Request: Copy out the text that was read from each of the records below, line for line and without changes. Leave the pictures out of your answer.

*** Extracted data ***

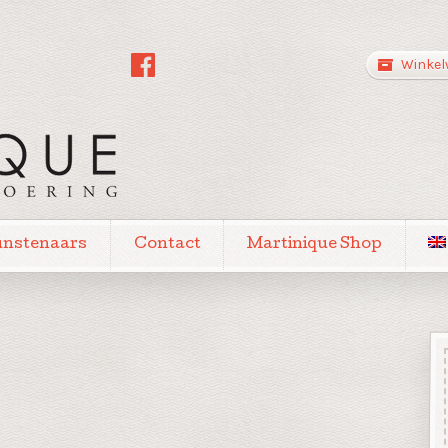
Winkel
unstenaars
Contact
Martinique Shop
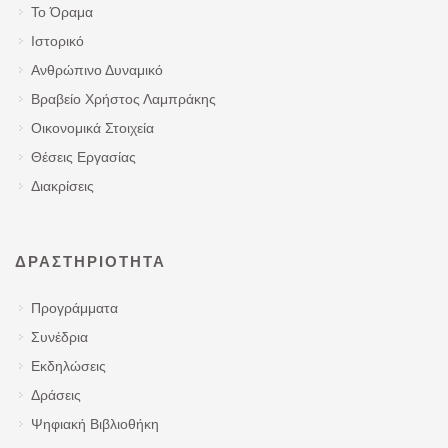
Το Όραμα
Ιστορικό
Ανθρώπινο Δυναμικό
Βραβείο Χρήστος Λαμπράκης
Οικονομικά Στοιχεία
Θέσεις Εργασίας
Διακρίσεις
ΔΡΑΣΤΗΡΙΌΤΗΤΑ
Προγράμματα
Συνέδρια
Εκδηλώσεις
Δράσεις
Ψηφιακή Βιβλιοθήκη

***

Response for this exercise:
Winkel
unstenaars
Contact
Martinique Shop
Το Όραμα
Ιστορικό
Ανθρώπινο Δυναμικό
Βραβείο Χρήστος Λαμπράκης
Οικονομικά Στοιχεία
Θέσεις Εργασίας
Διακρίσεις
ΔΡΑΣΤΗΡΙΌΤΗΤΑ
Προγράμματα
Συνέδρια
Εκδηλώσεις
Δράσεις
Ψηφιακή Βιβλιοθήκη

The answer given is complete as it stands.